8.     LIMITATION OF LIABILITY

8.1.    Juniper Shores takes no responsibility for instructing Third Party Suppliers as to how to perform the Services they provide and therefore accepts no liability for loss or damage caused by a Supplier in the course of providing Services to the Client, unless such loss or damage is attributable to our direct act.

8.2.  The references of any company, service provider or candidate will not be obtained by Juniper Shores unless so requested by the Client and then only with the other party’s consent.  Juniper Shores shall not be responsible for any reliance placed by the Client on any information supplied by a third party.

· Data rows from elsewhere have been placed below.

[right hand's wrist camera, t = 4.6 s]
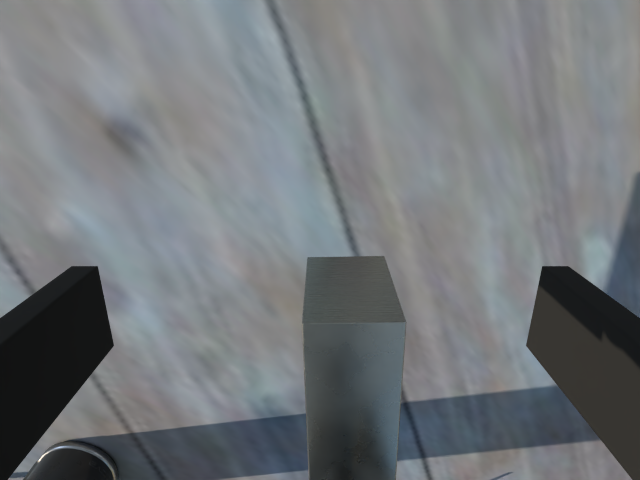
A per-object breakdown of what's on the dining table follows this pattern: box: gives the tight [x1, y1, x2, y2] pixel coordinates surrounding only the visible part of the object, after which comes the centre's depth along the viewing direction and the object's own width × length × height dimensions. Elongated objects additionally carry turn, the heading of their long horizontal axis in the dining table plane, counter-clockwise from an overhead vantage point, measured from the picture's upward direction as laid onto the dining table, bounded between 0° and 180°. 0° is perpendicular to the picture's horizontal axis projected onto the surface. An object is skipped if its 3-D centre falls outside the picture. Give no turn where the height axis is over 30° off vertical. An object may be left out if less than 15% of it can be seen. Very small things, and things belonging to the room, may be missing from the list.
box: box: [302, 256, 406, 480], centre depth 32 cm, size 23×6×9 cm, turn 1°
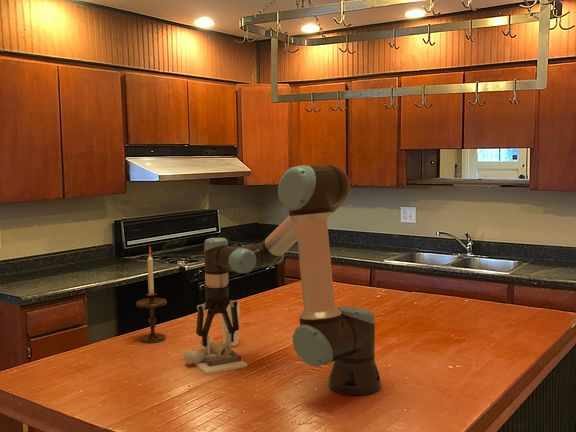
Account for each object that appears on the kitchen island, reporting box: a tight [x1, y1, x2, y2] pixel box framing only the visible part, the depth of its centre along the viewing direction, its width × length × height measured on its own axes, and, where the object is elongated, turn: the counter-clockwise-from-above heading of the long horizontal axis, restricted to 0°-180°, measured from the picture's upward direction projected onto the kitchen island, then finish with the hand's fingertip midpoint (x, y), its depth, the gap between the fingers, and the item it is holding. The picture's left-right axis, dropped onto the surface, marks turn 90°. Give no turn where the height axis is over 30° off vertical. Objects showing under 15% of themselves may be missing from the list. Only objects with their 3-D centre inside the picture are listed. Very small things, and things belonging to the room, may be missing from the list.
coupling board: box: [183, 338, 248, 375], centre depth 199 cm, size 22×17×5 cm
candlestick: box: [136, 245, 168, 344], centre depth 222 cm, size 11×11×35 cm
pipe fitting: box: [210, 341, 228, 359], centre depth 199 cm, size 8×4×7 cm
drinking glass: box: [220, 302, 241, 347], centre depth 216 cm, size 7×7×15 cm
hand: (218, 353), depth 199 cm, fingers closed on pipe fitting, 7 cm apart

8.3.  Subject to Clause 8.1 above, and other than in relation to death or personal injury caused through our negligence, any liability for breach of contract, tort, or any other legal liability is hereby excluded.

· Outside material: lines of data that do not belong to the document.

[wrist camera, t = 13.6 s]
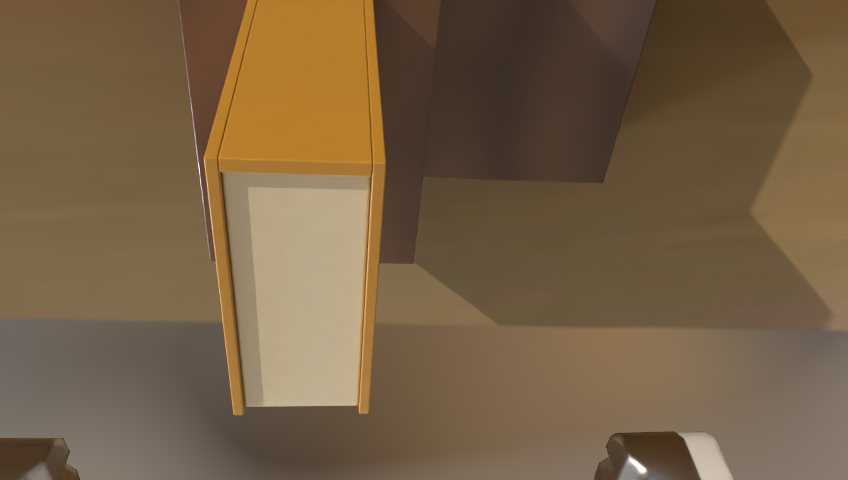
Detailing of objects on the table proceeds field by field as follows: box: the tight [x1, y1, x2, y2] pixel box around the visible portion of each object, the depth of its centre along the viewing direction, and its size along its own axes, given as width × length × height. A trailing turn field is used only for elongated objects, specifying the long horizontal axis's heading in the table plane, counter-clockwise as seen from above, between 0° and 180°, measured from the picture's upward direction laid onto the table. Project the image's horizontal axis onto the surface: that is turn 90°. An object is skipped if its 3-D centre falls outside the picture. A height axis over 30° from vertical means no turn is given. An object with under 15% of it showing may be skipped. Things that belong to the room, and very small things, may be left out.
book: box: [204, 0, 386, 415], centre depth 23 cm, size 4×9×11 cm, turn 175°
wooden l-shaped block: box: [178, 0, 657, 264], centre depth 32 cm, size 20×16×11 cm
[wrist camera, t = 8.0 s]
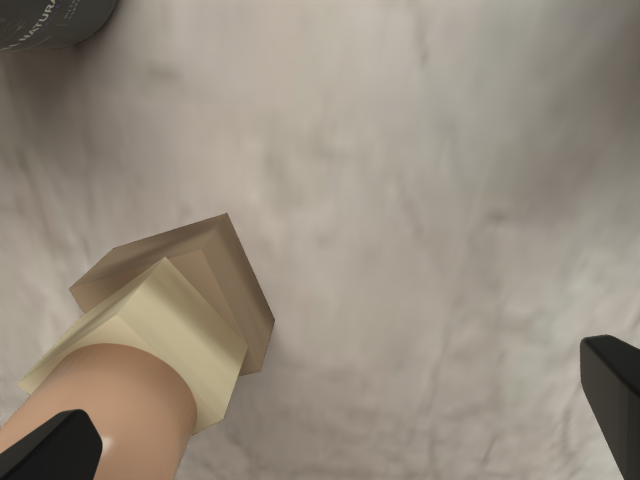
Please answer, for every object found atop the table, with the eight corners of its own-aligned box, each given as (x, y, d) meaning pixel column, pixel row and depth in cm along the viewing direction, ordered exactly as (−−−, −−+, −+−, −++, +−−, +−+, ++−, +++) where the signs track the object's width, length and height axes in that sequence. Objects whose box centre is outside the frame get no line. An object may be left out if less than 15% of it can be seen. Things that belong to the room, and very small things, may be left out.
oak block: (165, 256, 18) (116, 314, 14) (248, 345, 19) (223, 418, 16) (80, 317, 20) (16, 383, 16) (163, 396, 21) (122, 473, 17)
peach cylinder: (172, 336, 15) (110, 439, 11) (213, 452, 17) (173, 572, 13) (27, 350, 15) (-77, 451, 12) (84, 460, 17) (10, 576, 14)
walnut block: (228, 211, 21) (201, 249, 18) (275, 318, 24) (260, 371, 20) (115, 246, 23) (68, 289, 19) (170, 345, 25) (138, 399, 21)
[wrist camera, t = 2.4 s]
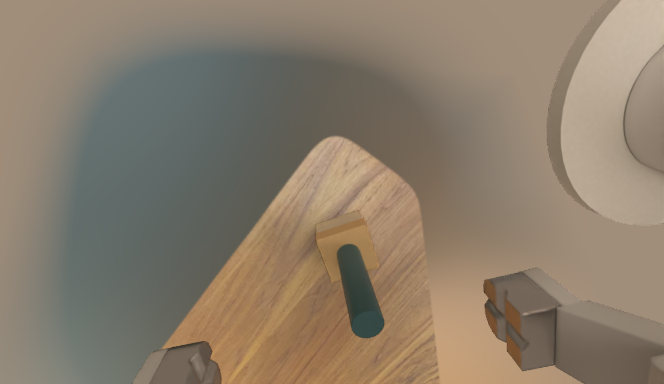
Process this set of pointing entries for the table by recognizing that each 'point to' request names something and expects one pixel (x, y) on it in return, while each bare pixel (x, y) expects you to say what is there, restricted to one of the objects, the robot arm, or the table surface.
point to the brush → (352, 269)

8.4.  We cannot accept liability if the Services cannot be performed by reason of Act of God; disruption caused by weather; fire; lockout or strike, rule, order or act of government or government instrument and this will not constitute a breach of this Agreement by Juniper Shores.

 

9.    TERMINATION

9.1.    Our obligations to you will end once all agreed work has been completed and paid for.

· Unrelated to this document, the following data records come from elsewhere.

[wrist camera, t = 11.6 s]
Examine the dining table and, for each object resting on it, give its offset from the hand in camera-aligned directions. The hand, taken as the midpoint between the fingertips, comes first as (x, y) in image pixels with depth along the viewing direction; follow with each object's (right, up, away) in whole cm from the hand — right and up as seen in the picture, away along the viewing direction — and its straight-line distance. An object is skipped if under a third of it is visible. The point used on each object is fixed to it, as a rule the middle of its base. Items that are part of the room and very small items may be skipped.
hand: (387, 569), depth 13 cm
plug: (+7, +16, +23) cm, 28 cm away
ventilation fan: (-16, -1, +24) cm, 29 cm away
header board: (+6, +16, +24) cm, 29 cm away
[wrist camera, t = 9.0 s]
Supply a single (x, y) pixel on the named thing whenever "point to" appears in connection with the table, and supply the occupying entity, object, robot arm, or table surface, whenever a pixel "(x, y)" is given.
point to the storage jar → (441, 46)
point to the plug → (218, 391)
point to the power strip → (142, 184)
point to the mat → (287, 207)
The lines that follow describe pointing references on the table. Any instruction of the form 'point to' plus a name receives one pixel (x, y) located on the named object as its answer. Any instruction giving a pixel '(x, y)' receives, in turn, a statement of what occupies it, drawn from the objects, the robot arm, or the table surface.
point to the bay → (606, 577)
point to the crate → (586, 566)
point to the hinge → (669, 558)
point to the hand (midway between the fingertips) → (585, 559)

9.2.  However, in certain circumstances either you or we may terminate our agreement if the other party:

9.2.1.  has committed any serious breach of this contract and has not remedied that breach within 14 days of receiving notice from the terminating party: or

9.2.2. fails to pay any sum due to the other party within 14 days of receipt of an invoice: or

9.2.3. becomes insolvent or bankrupt, cannot pay its debts, ceases trading or otherwise appears to be in serious financial difficulties.

9.3.  If you postpone or cancel this contract, we may charge according to the number of hours of work that have already been completed.

 

10.  CLIENT CONSENT

You agree that we may hold data provided by you and your associates about your requirements, your contact data and any other relevant information pursuant to our work for you according to Data Protection legislation.

 

11.   CONFIDENTIALITY

Neither party shall, during and after termination of the Contract, without the prior written consent of the other party, use or disclose to any other person any information of the other party which is identified as confidential or which is confidential by its nature.

 

12.  GOVERNING LAW & JURISDICTION 

The governing law and jurisdiction for the Contract, and any dispute or claim arising out of or in connection with it or its subject matter or formation (including non-contractual disputes or claims), shall be England and Wales and the parties hereby submit to the exclusive jurisdiction of the English courts.

 

13.  ENTIRE AGREEMENT

This Agreement embodies the entire agreement between the parties with respect to the transactions contemplated herein, and there have been no agreements, representations or warranties between the parties other than those set forth or provided for herein.